Couples whose marriages have spanned five decades and beyond have much wisdom to share about the process - of building a relationship and growing older together.

“It’s a matter of respect and teamwork. You’ll hit life challenges and if you don’t have respect for your partner the marriage can fall apart. A marriage is a contract. Someone has to give in sometimes or else you’re always at odds and disagreeing with each other. And of course it’s a mazal and brachah to have a healthy spouse and children”
“A long marriage in years doesn’t necessarily mean it’s a happy one. We married at a time when divorce wasn’t common and we didn’t see divorce as a realistic option unless there was no other alternative. So there have been good times and difficult times.
“Since we were both busy with our professions in the early years and I was running the house and had the bulk of the responsibility for the children it was easy to lose track of each other.

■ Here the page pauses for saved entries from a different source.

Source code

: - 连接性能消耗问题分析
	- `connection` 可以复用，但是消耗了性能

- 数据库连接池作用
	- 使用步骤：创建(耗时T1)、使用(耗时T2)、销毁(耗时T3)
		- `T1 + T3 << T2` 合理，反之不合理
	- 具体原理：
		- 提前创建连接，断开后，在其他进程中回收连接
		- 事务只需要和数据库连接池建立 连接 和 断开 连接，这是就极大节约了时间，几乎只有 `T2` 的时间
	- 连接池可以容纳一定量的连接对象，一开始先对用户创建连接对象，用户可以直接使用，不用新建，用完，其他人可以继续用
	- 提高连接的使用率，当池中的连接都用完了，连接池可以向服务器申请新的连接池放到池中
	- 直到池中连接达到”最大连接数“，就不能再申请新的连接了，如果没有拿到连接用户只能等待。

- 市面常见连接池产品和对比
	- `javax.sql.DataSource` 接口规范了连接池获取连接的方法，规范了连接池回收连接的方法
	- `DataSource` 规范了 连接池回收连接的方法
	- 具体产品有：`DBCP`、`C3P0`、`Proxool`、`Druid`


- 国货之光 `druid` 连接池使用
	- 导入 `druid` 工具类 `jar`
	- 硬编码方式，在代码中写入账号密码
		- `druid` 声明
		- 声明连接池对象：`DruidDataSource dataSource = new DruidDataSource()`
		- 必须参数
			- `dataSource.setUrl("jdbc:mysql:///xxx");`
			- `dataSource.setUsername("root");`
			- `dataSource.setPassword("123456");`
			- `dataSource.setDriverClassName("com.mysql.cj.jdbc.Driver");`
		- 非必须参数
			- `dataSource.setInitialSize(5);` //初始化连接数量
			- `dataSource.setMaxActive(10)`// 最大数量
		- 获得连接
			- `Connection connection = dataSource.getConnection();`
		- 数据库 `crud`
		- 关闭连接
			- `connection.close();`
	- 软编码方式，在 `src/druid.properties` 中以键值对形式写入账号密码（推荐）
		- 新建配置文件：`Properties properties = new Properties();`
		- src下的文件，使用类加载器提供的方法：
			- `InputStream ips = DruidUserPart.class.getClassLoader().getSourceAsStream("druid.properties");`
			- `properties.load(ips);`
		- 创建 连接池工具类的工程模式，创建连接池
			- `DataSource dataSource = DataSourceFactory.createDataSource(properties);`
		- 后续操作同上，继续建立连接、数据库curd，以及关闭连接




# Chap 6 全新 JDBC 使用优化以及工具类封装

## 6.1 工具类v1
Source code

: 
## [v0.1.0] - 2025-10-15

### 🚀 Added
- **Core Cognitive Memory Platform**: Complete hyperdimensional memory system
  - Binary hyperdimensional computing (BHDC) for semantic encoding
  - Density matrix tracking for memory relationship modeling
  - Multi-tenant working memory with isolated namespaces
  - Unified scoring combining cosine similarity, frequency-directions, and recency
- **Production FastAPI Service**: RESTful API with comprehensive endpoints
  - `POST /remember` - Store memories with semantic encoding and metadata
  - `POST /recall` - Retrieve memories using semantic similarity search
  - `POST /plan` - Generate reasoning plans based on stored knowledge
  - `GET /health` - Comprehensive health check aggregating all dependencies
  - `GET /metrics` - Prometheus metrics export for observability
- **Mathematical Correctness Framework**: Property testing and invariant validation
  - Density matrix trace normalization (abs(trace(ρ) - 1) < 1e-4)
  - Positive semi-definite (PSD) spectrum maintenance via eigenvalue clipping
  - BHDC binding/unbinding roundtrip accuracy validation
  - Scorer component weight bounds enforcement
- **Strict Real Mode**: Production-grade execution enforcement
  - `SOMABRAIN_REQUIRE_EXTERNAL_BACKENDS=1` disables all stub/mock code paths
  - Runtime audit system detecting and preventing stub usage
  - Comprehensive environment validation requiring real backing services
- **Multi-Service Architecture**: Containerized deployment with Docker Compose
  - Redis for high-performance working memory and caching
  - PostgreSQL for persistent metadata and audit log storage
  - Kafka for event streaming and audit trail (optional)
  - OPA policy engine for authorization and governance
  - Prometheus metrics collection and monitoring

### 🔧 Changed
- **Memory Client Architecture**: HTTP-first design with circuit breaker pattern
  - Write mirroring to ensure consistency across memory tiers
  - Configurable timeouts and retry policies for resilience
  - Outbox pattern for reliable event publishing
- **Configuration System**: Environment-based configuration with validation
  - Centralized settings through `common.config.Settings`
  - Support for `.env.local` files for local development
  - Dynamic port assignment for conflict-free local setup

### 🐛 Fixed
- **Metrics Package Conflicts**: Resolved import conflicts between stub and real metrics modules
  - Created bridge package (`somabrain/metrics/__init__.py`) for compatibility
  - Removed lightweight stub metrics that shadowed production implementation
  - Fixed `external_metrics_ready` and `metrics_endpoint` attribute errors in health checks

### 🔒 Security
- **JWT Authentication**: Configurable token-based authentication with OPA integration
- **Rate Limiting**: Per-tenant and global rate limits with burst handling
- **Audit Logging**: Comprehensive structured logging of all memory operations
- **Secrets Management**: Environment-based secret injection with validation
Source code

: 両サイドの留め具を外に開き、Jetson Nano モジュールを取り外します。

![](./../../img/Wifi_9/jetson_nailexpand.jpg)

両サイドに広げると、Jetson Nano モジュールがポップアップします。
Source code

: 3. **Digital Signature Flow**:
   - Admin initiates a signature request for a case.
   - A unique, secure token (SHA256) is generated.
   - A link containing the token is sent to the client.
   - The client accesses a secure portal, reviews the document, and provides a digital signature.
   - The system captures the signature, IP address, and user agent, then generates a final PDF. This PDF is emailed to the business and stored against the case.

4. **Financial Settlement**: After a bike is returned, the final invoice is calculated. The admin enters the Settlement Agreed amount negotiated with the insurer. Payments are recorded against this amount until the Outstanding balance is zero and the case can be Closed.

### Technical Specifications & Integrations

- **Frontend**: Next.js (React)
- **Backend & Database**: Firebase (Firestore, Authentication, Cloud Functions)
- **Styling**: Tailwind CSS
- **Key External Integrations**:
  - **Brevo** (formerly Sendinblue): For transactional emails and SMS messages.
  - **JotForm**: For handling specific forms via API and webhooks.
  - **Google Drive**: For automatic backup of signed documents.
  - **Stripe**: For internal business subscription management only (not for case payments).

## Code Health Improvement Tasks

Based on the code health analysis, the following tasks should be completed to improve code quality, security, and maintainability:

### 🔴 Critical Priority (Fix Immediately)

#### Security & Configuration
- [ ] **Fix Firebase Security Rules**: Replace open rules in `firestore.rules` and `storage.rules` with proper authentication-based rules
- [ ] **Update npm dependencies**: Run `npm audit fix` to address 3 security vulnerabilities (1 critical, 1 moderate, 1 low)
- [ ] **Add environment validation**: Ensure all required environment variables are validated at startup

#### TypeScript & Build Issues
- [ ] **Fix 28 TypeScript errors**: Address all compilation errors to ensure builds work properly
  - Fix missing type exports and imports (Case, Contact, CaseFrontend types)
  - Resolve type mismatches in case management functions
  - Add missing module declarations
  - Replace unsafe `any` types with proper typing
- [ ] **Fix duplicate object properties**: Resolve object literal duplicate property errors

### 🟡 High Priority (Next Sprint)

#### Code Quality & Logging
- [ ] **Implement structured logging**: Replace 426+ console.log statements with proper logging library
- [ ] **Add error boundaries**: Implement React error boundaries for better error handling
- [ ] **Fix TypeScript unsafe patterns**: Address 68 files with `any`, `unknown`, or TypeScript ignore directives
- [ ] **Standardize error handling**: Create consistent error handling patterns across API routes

I made a point of trying to find things that we would enjoy doing together and finding the time to do them. It wasn’t easy but I was successful some of the time.
“For many young couples today where the husband may be in kollel or working and the wife is working as well it’s hard to find ‘together’ time. But it’s crucial. I have a magnet on my refrigerator: Marriages come in kits and you have to put them together. A relationship takes work and needs attention in order to thrive; it doesn’t just happen by itself.”